In our study, we noticed that the urine leaks through the umbilicus and its dampness were the main reasons of consultation. Mesrobian  , Yiee  and Ndour O.  also noted a predominance of umbilical flow. A moist umbilicus and an inflammatory umbilical granuloma were also noted  . The antenatal diagnosis can be made by ultrasound or at birth in front of the urine leaks through the umbilicus      . Ultrasound can be enough to make the diagnosis but in our African context, it is often found during the surgery  . The majority of authors emphasize the importance of fistulography in front of every urine flow through the umbilicus and especially of ultrasound in the diagnosis of other urachal pathologies    . The computed tomography is the best exploration in term of diagnosis  . In our context, the urachal fistula has been confirmed by the fistulography performed thanks to retrograde urography for the female patient and extemporaneously for the second patient.
In our serie we did not get any associated malformations. On the other hand the Prune-Belly syndrom and posterior urethral valves were associated with urachal fistula   . In fact these affections are marked by bladder evacuation hindrance wich could be the reason for urachal recanalization. On the other hand Mesrobian  found that these malformations more often associated with urachal diverticulum.
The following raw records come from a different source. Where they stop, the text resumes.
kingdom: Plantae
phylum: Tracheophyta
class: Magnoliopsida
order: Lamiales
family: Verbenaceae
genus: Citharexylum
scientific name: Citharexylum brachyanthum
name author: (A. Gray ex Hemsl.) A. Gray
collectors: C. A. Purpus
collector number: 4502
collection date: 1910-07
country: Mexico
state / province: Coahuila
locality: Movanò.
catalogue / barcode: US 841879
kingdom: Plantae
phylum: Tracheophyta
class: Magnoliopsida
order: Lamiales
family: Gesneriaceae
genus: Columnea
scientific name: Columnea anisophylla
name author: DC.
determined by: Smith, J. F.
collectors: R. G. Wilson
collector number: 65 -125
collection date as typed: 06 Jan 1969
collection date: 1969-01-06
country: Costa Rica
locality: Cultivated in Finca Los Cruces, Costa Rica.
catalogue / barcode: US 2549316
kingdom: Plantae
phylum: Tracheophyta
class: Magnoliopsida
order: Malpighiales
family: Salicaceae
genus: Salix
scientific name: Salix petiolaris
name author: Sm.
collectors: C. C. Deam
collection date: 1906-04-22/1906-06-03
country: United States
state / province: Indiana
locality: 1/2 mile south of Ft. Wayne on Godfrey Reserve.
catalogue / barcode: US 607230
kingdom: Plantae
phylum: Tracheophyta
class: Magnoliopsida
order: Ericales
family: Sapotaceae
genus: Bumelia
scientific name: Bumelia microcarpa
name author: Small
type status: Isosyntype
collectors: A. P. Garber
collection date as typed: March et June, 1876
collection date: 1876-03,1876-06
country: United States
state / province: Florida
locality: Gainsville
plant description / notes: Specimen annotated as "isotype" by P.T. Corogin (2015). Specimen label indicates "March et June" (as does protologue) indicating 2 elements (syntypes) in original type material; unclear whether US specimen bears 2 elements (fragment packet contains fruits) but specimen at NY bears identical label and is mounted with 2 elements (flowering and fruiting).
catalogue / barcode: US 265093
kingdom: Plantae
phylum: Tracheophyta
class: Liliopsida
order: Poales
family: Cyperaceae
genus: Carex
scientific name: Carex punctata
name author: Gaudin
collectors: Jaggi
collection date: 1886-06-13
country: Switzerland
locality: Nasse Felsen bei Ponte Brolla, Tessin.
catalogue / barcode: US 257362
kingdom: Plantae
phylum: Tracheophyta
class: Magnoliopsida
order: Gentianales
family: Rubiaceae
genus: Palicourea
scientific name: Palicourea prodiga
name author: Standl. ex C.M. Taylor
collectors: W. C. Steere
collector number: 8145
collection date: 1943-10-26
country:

The treatment of urachal fistulas is surgical according to Blichert  . That surgery should be performed through a central sub-ombilical or extra-peritoneal transverse or laparoscopic approach. The excision of the whole remnant channel must be achieved, removing a vesical collar corresponding to its layout site  . Both our patients have benefitted open-air surgery. The approach were central sub-ombilical and transperitoneal. The surgical examination made it possible to confirm the diagnosis of urachal fistula. They underwent a monobloc excision removing the vesical collar. Nowadays, laparoscopy is more and more practiced   . Its advantages are undeniable in the malformative affection care for young and active patients. Its only complications are bruises and abcesses of wall. Laparoscopy can also be used for the diagnosis of difficult cases  . For our patients, the postoperative course was simple. Postoperative complications like evisceration on an urachal fistula and three cases of wall infection with good evolution have been noted by Ndour O.  . Mesrobian  did not experience postoperative complications in his series. Yiee  , in his study found 8.6% of complications, all due to the surgery wound infection.
Our patient stayed at the hospital for 4 days. Okegawa and al.  , in a comparative study of laparoscopy versus laparotomy found a duration of 5.3 days against 10.3 days. Ndour O.  in Senegal reports a hospitalization duration of 14 days probably due to the complications especially infections found at the time of entrance. The urinary catheter stayed for 10 days in our serie. Renard O.  suggests to keep the catheter for around 6 or 7 days.
In our serie the mortality was zero. Chances of mortality are even higher due to the complications and especially the malignant degenerescence  . Ndour O.  registered two cases of deaths. The other authors did not encounter particular mortality   .
Urachal fistulas are rare in our department. The umbilical flow is the clinical sign faced. Fistulography is a tool helping to establish the diagnosis. The cure must be surgical. The antenatal ultrasound might help to diagnose and to permit an early management of that pathology.
Consents of the patients were obtained before publication of this article.
Conflict of Interest
The authors declared that there is no conflict of interests regarding the publication of this paper.